Vehicle Localization Algorithm Selection by Driving State
Find Innovative SolutionsGenerate Solutions
Solution Overview
Problem
Existing vehicle localization methods do not effectively adapt to different driving situations, leading to suboptimal position determination and increased error rates due to the independent optimization of sensors without considering their advantages in specific conditions.
Innovation Solution
A method that detects the current driving condition and selects the most suitable localization algorithm from a predetermined set, combining satellite navigation and vehicle dynamics sensors to switch between algorithms like Single Point Positioning (SPP) and Precision Point Positioning (PPP), and tire models, optimizing computing power and accuracy based on driving states such as standstill, normal driving, or controlled constant speed.

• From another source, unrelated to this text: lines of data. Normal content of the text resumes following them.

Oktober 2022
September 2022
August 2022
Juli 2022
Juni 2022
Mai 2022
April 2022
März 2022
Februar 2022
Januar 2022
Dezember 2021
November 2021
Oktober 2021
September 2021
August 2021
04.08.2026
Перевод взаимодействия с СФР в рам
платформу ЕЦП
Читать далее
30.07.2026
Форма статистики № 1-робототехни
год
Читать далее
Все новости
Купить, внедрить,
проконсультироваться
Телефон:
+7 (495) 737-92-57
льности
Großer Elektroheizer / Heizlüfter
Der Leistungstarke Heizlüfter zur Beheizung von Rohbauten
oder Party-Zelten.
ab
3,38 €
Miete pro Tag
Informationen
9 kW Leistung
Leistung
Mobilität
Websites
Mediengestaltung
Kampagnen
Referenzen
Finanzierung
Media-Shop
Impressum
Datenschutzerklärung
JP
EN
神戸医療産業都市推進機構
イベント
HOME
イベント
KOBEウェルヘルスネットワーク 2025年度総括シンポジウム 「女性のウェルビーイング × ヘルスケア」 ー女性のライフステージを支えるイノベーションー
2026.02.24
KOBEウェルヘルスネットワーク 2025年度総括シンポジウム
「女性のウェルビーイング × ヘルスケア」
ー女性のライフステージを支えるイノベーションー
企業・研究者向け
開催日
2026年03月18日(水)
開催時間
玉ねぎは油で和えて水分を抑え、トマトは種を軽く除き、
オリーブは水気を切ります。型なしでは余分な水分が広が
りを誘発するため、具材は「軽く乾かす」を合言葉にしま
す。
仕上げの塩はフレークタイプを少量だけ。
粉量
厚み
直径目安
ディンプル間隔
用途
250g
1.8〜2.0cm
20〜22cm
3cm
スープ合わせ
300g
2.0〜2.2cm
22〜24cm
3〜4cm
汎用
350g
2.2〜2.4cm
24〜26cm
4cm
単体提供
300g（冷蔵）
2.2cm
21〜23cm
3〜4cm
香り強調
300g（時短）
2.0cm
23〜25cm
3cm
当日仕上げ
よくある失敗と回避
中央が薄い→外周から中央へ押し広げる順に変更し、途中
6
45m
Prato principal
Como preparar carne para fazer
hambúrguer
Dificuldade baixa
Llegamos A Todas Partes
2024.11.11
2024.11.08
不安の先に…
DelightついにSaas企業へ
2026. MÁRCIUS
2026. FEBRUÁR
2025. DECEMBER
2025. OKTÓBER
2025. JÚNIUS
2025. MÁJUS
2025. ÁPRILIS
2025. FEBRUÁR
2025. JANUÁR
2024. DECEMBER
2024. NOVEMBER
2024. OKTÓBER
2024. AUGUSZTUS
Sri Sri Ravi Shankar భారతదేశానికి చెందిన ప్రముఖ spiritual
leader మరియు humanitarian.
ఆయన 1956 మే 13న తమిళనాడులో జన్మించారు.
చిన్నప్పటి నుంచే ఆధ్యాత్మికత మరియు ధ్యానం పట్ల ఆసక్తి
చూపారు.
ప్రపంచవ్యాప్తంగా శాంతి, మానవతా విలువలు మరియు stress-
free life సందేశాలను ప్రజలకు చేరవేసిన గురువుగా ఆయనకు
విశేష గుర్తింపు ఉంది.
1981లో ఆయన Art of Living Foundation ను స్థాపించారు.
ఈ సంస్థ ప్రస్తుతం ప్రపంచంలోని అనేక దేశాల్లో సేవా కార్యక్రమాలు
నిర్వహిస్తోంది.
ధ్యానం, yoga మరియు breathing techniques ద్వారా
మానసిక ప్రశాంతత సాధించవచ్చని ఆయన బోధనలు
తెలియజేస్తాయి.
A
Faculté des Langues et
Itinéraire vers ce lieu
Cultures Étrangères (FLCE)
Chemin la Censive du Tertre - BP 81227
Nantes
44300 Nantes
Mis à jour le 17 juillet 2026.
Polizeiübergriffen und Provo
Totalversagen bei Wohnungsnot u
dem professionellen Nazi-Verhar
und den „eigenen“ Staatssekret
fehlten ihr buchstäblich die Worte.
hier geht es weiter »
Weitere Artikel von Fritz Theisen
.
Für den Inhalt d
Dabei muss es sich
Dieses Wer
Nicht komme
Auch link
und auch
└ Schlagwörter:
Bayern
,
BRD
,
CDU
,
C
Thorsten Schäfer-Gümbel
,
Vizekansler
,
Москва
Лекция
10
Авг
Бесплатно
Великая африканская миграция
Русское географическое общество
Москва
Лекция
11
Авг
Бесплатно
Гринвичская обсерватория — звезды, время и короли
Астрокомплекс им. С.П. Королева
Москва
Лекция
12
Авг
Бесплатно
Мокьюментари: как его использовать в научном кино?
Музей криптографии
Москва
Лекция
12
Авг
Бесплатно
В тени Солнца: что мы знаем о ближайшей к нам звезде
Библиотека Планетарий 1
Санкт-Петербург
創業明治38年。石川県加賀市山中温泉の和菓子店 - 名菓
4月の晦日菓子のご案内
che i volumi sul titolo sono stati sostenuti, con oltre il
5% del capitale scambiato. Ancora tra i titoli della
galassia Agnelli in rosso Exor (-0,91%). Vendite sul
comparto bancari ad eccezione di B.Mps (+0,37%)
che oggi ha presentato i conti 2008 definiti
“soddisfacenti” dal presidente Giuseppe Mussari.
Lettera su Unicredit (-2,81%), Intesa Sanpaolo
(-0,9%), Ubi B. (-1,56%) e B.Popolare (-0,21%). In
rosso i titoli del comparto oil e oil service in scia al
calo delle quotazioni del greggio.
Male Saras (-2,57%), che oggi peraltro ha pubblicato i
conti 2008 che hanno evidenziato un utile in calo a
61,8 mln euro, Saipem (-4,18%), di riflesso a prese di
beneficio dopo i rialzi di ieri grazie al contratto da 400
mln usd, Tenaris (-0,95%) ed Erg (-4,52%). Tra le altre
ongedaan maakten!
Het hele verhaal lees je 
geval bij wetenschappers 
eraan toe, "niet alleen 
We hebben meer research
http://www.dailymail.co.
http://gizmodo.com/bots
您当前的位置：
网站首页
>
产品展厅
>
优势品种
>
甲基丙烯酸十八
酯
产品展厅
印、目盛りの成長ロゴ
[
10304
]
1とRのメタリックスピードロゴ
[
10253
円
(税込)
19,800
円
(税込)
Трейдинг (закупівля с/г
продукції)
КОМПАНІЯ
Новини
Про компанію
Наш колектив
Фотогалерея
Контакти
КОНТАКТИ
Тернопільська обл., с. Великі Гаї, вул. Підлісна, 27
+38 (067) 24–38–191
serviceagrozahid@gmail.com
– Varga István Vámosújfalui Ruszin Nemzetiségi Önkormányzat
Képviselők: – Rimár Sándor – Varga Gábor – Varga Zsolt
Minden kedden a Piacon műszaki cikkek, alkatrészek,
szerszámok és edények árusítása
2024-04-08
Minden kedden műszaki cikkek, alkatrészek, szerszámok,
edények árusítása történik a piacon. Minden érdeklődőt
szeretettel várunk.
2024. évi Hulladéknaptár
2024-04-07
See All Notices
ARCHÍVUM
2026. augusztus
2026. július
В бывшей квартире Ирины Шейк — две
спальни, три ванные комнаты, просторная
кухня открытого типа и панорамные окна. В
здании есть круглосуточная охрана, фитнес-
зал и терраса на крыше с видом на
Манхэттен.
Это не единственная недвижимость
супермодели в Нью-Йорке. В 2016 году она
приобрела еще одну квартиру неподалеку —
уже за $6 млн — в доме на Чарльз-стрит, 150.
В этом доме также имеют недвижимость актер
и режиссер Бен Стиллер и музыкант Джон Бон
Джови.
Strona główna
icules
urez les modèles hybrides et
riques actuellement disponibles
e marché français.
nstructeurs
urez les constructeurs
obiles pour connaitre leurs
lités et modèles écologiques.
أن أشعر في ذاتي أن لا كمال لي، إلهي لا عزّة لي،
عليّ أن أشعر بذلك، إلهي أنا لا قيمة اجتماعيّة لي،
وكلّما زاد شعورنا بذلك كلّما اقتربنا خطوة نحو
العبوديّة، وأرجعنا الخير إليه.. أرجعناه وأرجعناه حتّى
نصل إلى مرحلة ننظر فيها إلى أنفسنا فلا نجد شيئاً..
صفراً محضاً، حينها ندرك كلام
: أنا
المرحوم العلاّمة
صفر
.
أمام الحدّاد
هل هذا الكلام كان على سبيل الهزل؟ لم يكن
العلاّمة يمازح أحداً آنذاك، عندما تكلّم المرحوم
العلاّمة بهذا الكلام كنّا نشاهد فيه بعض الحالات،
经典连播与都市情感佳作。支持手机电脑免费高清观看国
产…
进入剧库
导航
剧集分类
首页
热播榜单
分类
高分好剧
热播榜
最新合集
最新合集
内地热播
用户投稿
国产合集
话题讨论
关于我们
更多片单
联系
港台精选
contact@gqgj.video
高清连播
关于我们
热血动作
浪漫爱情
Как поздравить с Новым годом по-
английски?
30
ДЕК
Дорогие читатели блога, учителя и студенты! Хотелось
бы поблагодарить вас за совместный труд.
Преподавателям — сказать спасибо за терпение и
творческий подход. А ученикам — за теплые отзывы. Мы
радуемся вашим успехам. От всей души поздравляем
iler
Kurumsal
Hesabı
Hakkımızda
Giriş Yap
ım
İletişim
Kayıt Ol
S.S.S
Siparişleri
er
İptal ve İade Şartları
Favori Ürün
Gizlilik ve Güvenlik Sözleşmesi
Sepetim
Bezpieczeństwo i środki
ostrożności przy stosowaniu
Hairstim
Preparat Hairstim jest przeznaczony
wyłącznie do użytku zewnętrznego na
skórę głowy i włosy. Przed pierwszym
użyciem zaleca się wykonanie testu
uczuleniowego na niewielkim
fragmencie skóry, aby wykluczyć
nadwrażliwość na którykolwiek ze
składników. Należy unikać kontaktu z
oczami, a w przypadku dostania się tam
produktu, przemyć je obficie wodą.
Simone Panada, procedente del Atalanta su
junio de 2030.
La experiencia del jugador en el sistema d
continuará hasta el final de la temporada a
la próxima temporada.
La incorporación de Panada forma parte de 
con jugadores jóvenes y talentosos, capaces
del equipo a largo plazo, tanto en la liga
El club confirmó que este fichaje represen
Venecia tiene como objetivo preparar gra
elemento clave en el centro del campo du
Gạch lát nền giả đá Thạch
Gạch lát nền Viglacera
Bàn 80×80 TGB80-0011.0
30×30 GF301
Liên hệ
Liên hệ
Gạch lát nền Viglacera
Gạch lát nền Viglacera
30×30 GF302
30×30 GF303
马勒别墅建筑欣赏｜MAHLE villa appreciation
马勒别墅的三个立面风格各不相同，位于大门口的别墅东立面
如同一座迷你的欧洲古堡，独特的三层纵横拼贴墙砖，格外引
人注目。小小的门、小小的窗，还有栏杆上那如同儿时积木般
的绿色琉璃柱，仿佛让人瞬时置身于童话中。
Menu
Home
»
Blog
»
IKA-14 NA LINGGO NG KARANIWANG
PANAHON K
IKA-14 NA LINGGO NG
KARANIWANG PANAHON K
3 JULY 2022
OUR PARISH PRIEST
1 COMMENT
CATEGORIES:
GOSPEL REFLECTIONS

Engineering Contradictions & Design Principles
Engineering Contradiction Analysis
1Measurement precision
If localization algorithms are optimized independently for each sensor type, then each sensor can perform its basic function, but the overall localization precision is suboptimal because the advantages of respective sensors in different driving situations are not utilized
Solution Approach 1:
The patent implements dynamic selection of localization algorithms based on detected driving conditions. The system switches between different algorithms (e.g., dead reckoning, satellite navigation, fusion algorithms) according to the current driving state, making the localization system adaptive rather than static. This resolves the contradiction by enabling the system to leverage the advantages of different sensors and algorithms in different driving situations, thereby improving overall localization precision while maintaining adaptability.
Solution Approach 2:
The patent changes the operational parameters of the localization system by selecting different algorithms based on driving conditions. When GPS signal quality is poor, the system increases reliance on dead reckoning; when vehicle dynamics data is noisy, it reduces their weight. This dynamic parameter adjustment allows the system to optimize localization precision for each specific driving condition, resolving the contradiction between measurement precision and adaptability.
2Measurement precision
If complex localization algorithms are used continuously, then high precision can be achieved, but computing power is wasted during conditions where simple algorithms would suffice
Solution Approach 1:
The patent applies partial action by using complex localization algorithms only when necessary (i.e., when driving conditions require high precision and warrant the computational cost). During normal or predictable driving conditions, simpler algorithms are sufficient. This selective application of computational resources resolves the contradiction by avoiding excessive computing power consumption while maintaining high precision when actually needed.
Solution Approach 2:
The system periodically evaluates driving conditions and switches between algorithm complexity accordingly. During steady-state driving, simpler algorithms are used; during transient or critical conditions, more complex algorithms are activated. This periodic assessment and switching pattern optimizes the balance between localization precision and computing power consumption.
3Device complexity
If a single localization algorithm is used for all conditions, then the system is simple to implement, but localization accuracy decreases because different algorithms have advantages in different driving situations
Solution Approach 1:
The patent creates a universal localization system that can perform multiple functions by selecting from different algorithms based on driving conditions. The system maintains a library of localization algorithms and selects the most appropriate one for each situation, making the system multi-functional rather than single-purpose. This resolves the contradiction by enabling the system to achieve high localization precision across diverse driving conditions while managing complexity through a structured selection framework.
Solution Approach 2:
The patent introduces a driving condition detection module as an intermediary that mediates between the sensor inputs and the localization algorithm selection. This intermediary analyzes the current driving state and determines which algorithm should be used, thereby managing the complexity of having multiple algorithms while ensuring optimal localization precision for each condition.
4Measurement precision
If sensor data is processed continuously with high computational load, then localization accuracy is maximized, but the system becomes less reliable during conditions where computational resources are constrained
Solution Approach 1:
The patent implements dynamic adjustment of computational load based on driving conditions and available resources. During conditions where high precision is critical and resources are available, complex algorithms are used. During conditions where resources are constrained or reliability is more critical, the system switches to simpler, more reliable algorithms. This dynamic adaptation resolves the contradiction by ensuring the system remains reliable across varying operational conditions while maintaining precision when possible.
Data Source
Figure 1
AI summary
The invention relates to a method for selecting locating algorithms in a vehicle, wherein the locating algorithms, in particular for satellite navigation or vehicle dynamics sensors, are selected on the basis of driving states.